If you run into permissions issues within Docker, you can resolve many of them by creating a user to run the install and build processes. The example Dockerfile below shows how to accomplish this with a specific Docker image for your Jenkins build pipeline:

FROM golang:1.18
RUN useradd -m rover && echo "rover:rover" | chpasswd
USER rover
RUN curl -sSL https://rover.apollo.dev/nix/latest | sh

Jenkinsfile Configuration

After you've installed Rover appropriately, you can execute the rover command within a sh step, as shown in the example configuration below. Because rover outputs logs via stderr and emits proper status codes, it generates build errors if the rover subgraph check command fails.

We recommend passing arguments to rover commands via environment variables. This enables you to reuse large portions of your pipeline, making it faster to onboard new subgraphs without rewriting code.

Additionally, we strongly recommend passing in the APOLLO_KEY by using a Jenkins credential and referencing it using credentials(key_name) within your jenkinsfile. An example of this is below.

pipeline {
  agent {
    dockerfile {
      filename './build_artifacts/Dockerfile'
    }

  }
  stages {
    stage('Rover Check') {
      steps {
        sh '''echo "Subgraph: $APOLLO_SUBGRAPH_NAME
        $HOME/.rover/bin/rover subgraph check $APOLLO_GRAPH_REF --name $APOLLO_SUBGRAPH_NAME --schema $SCHEMA_PATH'''
      }
    }

    stage('Build') {
      steps {
        sh 'go build .'
      }
    }

    stage('Go Test') {
      steps {
        sh 'go test ./... -v'
      }
    }

    stage('Schema Publish to Dev') {
      when {
        expression { env.BRANCH_NAME == 'main' }
      }
      steps {
        sh '$HOME/.rover/bin/rover subgraph publish $APOLLO_GRAPH_REF --name $APOLLO_SUBGRAPH_NAME --schema $SCHEMA_PATH'
      }
    }

  }
  environment {
    APOLLO_KEY = credentials('apollo_key')
    APOLLO_SUBGRAPH_NAME = 'products'
    APOLLO_CONFIG_HOME = '~/.config/rover'
    SCHEMA_PATH = './graph/schema.graphqls'
    APOLLO_GRAPH_REF = 'AolloJenkins@dev'
  }
}

Using With npm/npx

If you're running in a Node.js workflow, it might be easier to use the NPM distribution of Rover. This way, you don't need to adjust the PATH at all to run Rover, and it might fit better into your existing workflow.

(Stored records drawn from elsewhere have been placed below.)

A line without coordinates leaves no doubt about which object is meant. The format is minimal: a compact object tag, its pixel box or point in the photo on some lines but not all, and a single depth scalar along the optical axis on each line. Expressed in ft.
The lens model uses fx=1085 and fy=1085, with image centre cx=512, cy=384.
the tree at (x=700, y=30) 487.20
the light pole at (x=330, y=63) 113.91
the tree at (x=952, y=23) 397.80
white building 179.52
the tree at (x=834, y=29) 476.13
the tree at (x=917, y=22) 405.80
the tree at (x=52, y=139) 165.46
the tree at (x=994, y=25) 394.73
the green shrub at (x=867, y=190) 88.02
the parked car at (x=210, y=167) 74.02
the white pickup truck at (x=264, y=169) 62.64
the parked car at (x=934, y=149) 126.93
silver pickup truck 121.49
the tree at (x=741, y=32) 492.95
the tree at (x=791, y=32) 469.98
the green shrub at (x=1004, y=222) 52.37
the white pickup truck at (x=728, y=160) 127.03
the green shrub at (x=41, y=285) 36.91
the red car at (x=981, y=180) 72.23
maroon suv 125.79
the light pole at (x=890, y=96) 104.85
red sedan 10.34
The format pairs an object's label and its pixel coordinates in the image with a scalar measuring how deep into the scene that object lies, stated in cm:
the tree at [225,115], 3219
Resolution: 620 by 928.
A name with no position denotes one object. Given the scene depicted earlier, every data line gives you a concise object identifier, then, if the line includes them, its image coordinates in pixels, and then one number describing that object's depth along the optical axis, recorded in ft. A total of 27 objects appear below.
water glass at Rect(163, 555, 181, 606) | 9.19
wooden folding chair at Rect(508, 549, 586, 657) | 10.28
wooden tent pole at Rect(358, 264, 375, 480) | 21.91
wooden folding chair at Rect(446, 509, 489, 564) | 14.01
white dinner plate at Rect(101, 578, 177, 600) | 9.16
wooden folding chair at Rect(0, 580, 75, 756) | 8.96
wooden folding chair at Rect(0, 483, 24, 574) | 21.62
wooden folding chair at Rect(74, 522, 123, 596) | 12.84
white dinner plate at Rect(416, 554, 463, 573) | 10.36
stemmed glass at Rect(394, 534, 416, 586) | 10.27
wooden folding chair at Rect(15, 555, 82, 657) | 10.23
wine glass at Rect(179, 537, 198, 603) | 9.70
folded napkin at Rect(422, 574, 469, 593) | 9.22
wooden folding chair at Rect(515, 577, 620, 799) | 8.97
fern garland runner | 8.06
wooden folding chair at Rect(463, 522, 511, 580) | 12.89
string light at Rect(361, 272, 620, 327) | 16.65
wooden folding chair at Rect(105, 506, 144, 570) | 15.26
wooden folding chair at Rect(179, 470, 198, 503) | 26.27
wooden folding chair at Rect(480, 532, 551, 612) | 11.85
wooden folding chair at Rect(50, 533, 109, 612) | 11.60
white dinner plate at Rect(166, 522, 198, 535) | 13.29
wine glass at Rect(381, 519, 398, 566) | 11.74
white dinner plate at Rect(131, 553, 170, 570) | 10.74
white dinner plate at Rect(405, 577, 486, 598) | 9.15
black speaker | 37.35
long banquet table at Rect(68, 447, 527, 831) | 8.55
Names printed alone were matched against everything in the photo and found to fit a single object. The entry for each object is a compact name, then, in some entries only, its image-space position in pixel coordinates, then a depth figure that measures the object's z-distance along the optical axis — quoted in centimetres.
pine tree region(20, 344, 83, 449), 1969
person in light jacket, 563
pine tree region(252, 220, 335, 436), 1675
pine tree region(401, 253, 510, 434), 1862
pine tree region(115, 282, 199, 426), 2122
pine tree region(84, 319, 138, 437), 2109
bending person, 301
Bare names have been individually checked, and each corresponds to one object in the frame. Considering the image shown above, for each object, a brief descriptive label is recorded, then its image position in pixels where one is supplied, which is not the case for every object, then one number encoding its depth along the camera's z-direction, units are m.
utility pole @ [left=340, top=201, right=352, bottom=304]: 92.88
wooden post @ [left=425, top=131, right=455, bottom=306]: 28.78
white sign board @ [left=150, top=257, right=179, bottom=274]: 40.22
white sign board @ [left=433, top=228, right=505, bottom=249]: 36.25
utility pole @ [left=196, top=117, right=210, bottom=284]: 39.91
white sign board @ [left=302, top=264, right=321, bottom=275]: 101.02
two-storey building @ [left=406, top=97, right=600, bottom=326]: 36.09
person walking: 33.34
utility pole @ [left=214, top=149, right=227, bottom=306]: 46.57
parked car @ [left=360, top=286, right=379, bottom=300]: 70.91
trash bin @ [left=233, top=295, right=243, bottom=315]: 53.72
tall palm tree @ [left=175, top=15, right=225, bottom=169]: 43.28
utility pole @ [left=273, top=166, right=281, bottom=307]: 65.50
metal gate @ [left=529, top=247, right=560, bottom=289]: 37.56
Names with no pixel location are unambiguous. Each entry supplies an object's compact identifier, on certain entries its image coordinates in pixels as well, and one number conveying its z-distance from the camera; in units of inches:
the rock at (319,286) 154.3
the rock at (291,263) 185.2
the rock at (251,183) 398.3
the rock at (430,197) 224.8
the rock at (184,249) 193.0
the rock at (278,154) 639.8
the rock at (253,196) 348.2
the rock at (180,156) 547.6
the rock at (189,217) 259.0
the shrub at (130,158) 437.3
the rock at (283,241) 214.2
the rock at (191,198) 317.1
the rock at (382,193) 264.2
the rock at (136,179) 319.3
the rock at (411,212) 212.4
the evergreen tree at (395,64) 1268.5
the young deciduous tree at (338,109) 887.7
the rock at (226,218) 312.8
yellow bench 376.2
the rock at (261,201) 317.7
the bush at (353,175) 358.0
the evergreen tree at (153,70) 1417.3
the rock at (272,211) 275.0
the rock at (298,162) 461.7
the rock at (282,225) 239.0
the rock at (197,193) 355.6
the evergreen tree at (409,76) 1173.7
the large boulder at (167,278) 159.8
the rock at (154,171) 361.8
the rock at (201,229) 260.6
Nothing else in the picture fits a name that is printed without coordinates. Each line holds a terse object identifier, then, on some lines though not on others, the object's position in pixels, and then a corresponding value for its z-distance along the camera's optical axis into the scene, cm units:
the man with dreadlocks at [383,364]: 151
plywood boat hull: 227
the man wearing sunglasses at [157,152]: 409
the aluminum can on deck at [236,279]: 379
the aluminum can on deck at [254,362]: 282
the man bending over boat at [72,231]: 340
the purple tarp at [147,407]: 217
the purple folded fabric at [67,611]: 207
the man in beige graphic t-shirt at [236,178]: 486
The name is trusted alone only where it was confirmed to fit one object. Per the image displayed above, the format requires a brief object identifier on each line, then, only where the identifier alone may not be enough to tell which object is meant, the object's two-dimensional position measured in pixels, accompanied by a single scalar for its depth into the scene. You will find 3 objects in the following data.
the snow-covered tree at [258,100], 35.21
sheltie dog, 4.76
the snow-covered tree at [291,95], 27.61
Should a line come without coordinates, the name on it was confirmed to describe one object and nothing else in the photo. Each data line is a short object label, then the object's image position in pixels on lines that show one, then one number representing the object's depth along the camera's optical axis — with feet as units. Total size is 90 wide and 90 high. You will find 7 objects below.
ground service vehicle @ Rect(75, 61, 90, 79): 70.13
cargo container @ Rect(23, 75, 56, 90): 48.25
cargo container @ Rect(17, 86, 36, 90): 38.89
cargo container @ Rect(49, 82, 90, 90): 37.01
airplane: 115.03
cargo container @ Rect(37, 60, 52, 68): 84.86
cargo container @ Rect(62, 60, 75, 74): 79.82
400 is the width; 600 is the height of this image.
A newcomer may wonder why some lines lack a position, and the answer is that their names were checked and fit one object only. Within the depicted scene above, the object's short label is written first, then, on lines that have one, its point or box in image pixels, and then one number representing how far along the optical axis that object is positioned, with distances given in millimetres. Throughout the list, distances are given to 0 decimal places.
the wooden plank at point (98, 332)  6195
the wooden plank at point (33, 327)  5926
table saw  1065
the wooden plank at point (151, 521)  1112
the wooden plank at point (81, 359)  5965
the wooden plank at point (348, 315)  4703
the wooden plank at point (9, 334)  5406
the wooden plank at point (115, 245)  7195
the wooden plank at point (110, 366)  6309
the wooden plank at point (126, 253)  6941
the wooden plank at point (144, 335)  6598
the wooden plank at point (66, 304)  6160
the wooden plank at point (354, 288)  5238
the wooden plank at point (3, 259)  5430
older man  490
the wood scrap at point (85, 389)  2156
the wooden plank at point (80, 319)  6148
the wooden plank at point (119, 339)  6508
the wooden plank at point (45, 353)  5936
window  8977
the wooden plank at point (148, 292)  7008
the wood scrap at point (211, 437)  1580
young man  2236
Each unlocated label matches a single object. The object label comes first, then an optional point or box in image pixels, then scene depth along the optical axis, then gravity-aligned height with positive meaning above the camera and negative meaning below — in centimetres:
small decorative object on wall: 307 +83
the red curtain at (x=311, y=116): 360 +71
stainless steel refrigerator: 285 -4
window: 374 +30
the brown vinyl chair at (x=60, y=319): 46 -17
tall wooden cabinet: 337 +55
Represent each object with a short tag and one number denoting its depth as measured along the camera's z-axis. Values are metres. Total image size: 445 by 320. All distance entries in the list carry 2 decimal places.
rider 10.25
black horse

You can use Rover by adding it to your package.json dependencies using these instructions and then execute it using npm scripts, similar to other workflows you might already have. If you don't want to install Rover as a dependency, you can run it with npx by using the -p flag:

Note: Only run this command with the --background flag if you have the Apollo Studio GitHub integration enabled on your repository.

npx -p @apollo/rover rover graph check my-graph@prod --schema=./schema.graphql --background

Since most commands require you be authenticated, see the above sections for instructions on how to add environment variables for your CI/CD provider.